§ **Your goal**
Copy the text of every row below word for word. Don't include the pictures in your answer.

★ ★ ★ ★

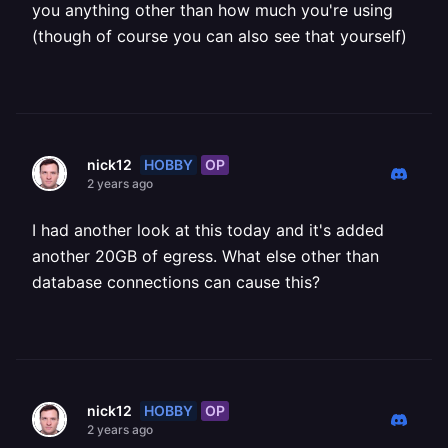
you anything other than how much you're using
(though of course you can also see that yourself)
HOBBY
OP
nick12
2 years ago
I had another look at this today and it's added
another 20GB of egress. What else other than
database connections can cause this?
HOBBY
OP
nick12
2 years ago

★ ★ ★ ★

§ **Solution below**
you anything other than how much you're using
(though of course you can also see that yourself)
HOBBY
OP
nick12
2 years ago
I had another look at this today and it's added
another 20GB of egress. What else other than
database connections can cause this?
HOBBY
OP
nick12
2 years ago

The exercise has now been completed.